UK electronic chameleon Zomby is one of those few artists from whom we’ve only seen improvement since his beginnings. Back in 2008, Zomby’s full-length debut came in the form of Where Were You in ’92?, an over the top, muddy 90s rave soundtrack that played excellent tribute to the scene of days past, but didn’t really do much else. But Zomby didn’t stay in the past for long. With a couple more years of production under his belt and a 4AD record deal, he brought the same UK garage and 2-step rave sound to a new, more relevant level on Dedication. Here, we saw Zomby join the ranks of other UK dub pioneers like Burial, mining out his country’s rich electronic history to create something dark and seductive for the new generation. With Dedication, Zomby began to integrate dubstep and dark house, but also turn towards stripped down, emotional piano-driven tracks like “Basquiat”. In every way, Dedication was a progression and an improvement. Zomby has apparently kept busy in the last two years, because this week, we get With Love, an hour and a half, 33 track collection of new material that sees him growing even more adventurous and more introspective. Once again, Zomby has outdone himself with his newest release. With Love is his best yet, and it’s a unique and challenging offering to take on for any fan of the genre.
The electronic landscape doesn’t spare the horses – it changes overnight.
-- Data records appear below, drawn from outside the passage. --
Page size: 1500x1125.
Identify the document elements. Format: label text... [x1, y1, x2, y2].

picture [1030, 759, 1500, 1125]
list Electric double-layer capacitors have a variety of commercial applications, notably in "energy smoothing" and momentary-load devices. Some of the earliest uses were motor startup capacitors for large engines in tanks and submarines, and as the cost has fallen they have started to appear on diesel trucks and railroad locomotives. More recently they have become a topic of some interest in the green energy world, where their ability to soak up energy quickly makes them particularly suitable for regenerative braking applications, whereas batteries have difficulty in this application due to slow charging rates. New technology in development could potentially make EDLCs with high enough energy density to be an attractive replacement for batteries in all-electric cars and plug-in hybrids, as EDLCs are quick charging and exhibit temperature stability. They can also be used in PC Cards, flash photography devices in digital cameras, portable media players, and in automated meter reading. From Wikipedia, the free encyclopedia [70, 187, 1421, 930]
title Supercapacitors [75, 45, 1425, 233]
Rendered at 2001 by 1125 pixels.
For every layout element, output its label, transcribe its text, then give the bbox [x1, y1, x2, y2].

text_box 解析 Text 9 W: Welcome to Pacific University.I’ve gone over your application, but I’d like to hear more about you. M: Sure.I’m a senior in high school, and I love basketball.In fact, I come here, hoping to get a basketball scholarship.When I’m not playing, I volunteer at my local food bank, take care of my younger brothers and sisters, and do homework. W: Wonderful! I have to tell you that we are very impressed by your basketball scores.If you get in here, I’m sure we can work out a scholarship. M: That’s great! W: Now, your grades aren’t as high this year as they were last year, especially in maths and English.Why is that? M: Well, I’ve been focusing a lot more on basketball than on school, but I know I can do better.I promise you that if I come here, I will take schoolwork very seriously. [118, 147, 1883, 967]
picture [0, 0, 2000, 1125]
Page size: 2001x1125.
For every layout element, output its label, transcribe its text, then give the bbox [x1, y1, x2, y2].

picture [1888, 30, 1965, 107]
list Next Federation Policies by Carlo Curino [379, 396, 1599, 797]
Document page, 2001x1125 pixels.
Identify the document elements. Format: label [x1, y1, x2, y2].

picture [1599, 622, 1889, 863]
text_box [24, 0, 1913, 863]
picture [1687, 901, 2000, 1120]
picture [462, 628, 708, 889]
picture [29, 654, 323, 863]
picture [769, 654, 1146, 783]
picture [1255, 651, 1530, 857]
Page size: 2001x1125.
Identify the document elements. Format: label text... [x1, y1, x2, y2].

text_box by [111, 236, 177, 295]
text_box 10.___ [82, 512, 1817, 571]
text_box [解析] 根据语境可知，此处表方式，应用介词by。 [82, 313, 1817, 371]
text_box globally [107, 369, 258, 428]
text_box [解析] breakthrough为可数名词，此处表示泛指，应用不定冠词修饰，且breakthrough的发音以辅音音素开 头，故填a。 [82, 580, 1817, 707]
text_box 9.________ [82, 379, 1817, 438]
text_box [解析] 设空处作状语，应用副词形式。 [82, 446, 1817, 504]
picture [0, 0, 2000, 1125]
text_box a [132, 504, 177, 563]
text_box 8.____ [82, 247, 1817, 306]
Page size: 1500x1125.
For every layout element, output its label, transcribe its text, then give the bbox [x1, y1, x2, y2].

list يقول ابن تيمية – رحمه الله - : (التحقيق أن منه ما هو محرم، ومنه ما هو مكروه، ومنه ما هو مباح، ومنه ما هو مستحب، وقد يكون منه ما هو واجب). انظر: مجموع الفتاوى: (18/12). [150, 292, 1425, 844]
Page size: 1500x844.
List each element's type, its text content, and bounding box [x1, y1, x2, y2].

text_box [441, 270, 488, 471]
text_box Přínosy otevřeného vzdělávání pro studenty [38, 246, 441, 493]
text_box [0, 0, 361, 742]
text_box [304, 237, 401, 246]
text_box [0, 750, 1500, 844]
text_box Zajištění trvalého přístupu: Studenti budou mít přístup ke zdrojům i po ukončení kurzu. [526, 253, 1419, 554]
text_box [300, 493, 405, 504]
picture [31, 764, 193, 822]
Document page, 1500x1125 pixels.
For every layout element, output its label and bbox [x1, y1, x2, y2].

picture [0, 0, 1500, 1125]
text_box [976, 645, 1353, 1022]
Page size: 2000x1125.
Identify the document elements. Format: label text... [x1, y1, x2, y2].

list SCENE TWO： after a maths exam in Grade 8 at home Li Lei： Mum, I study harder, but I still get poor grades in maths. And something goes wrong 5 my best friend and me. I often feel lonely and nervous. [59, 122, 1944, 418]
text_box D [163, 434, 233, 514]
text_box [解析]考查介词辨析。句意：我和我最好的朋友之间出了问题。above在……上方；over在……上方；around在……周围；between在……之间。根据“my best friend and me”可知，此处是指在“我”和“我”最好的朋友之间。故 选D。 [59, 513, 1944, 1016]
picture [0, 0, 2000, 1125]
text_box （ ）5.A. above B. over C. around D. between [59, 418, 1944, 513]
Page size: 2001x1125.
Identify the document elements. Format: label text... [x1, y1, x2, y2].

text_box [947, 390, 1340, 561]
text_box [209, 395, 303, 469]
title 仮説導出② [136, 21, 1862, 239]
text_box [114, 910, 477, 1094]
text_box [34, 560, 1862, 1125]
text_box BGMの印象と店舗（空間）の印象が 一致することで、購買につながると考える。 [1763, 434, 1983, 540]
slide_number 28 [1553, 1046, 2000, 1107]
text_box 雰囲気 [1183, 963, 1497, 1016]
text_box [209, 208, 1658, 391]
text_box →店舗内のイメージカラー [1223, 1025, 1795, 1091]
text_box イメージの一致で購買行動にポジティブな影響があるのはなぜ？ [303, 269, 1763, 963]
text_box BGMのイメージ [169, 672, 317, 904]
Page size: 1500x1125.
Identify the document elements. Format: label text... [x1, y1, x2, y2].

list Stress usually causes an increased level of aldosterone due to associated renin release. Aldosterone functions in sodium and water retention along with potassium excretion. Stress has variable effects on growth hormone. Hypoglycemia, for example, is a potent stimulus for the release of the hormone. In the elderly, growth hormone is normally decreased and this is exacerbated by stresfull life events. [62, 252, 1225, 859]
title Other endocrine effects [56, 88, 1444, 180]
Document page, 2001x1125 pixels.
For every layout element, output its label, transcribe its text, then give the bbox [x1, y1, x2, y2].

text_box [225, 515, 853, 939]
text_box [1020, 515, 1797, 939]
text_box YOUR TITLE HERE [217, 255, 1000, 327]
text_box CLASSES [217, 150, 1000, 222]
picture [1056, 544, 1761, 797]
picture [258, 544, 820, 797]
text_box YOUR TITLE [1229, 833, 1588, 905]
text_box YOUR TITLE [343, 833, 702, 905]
So as an artist that chooses this difficult and rewarding palette, you have to be pretty sensitive to the noise going on around you. Zomby does this wonderfully on With Love. More than ever (and better than ever before), he ventures into dark hip-hop territory. Tracks like “Horrid” compliment Zomby’s atypical skittish melodies with heavy bass drops and machine gun hi hats. With tracks like these, Zomby not only finds himself standing next to Burial and Four Tet, but makes himself a contemporary of Purity Ring, Evian Christ, and even Hudson Mohawke and the like. On the other end of the spectrum, With Love also sees Zomby taking on classic jungle in bigger and better ways than before. For Metalheadz type lovers, there isn’t much to complain about between the brutal drum n bass break of “Overdose” and the deadly sinister “777”. But Zomby isn’t really doing anything outside his realm of imagination. His signature sound of dance floor rhythm mashed with somber, ominous overtones still dominates here. The trap cut “Soliloquy” takes his hip-hop endeavor to a really reflective, darkly personal place, and cuts like “Ascension” see Zomby doing Dedication type material even better than before.
Much like on Dedication, a lot of the cuts here are sketches. With Love may be a double CD release with 33 tracks, but many don’t even make it past the 3 minute mark. But if you think about the evolving nature of the electronic scene, this makes perfect sense. The rave days of 12 minute 2-step breaks are over, and nowadays, when you hear a set by Four Tet, Caribou, Jamie xx, or the like, you hear an intricate collection of dismembered pieces all strung together in an artistic way. This evolution is what keeps the creative nature of the DJ game alive today, even with technology constantly making it less and less of an art. So over the course of Zomby’s 33 tracks here, we get a lot of whispers and a lot of whims, but With Love is a love poem to the evolution of the UK’s electronic scene, meant to be read and understood by the club kids of today, no matter how short their attention span.
The distinction between CD 1 and 2 on With Love is pretty noticeable. On the first, Zomby throws it all at the wall with a vast and crowded collection of dance hall mantra. But after the brutal closing of “777” and a quick breath between CDs, the mood changes to a slow motion after party, where Zomby is free to explore the more melodic side we began to see towards the end of Dedication. “Black Rose” is one of the most captivating offerings we’ve heard from Zomby yet, bring a sobriety and a reverence almost 180 degrees the opposite of anything on the first disc. From there, we see a few of the nuances from the first disc return (the trap hip-hop nuance of “Digital Smoke” and the dubstep grind of “Pyrex Nights”), but all with a darker, more reflective tone. The counterpoint of the two is really something, and it’s best heard and understood after a couple listens. But regardless, the collection we see in With Love is a beautiful and substantial one, and it is hardly a record to miss.
With Love is out now digitally through 4AD Records and will be released on 2xCD and 3xLP on July 2.